PYONGYANG, North Korea -- The Illustrious General has had a busy year.
Since making his international debut a year ago yesterday, Kim Jong Un has served as military strategist, political statesman and trusted deputy to his father, leader Kim Jong Il.
The newly minted four-star general, believed in his late 20s, is widely credited at home with orchestrating a deadly artillery attack on a front-line South Korean island that nearly brought the foes to the brink of another war. He appears regularly with his father at marquee events and accompanies him on inspection trips to farms and factories, visits now commemorated with plaques bearing his name.
Officials even say Jong Un, who was on hand for a recent state visit by Laos' president, has been entrusted with full leadership of the country while his father has made extended trips to China and Russia over the last year.
At least that's the official portrait emerging of the young man who in just one year has cemented his status as North Korea's next leader.

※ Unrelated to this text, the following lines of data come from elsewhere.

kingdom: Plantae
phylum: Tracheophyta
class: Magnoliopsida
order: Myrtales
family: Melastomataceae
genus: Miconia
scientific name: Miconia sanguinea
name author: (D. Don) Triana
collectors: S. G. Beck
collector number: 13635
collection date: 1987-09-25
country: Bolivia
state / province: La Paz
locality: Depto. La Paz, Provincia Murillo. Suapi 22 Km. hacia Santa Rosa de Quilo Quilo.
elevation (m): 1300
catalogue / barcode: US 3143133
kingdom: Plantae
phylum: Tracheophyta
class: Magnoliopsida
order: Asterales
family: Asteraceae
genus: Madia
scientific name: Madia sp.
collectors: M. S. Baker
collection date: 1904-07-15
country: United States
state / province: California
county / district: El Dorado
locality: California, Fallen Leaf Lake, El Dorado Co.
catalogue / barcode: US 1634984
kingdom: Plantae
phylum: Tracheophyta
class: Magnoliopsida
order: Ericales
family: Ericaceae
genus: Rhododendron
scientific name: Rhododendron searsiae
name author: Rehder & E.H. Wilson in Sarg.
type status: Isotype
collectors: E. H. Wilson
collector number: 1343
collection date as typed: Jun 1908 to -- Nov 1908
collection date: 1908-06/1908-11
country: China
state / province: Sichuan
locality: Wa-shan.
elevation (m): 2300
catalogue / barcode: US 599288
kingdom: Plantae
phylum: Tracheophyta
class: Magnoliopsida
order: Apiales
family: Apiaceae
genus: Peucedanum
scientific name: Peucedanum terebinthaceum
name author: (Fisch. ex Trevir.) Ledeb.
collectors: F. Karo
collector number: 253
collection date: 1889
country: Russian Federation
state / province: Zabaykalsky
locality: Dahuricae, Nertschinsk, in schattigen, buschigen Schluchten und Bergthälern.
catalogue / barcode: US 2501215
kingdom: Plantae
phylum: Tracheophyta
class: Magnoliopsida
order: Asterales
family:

The inner workings of North Korea's political leadership and mythmaking have never been easy for the outside world to fathom or confirm. Information is tightly controlled, both to the people at home and to the wider world. Dissent and opposition carry the price of forced labor or execution, according to human rights groups and the U.S. State Department.
Still, North Korea has made substantial progress in building up the cult of personality surrounding Jong Un, and a biography and other top government and political posts can be expected over the coming months, says Yoo Ho-yeol, a professor at Korea University in South Korea.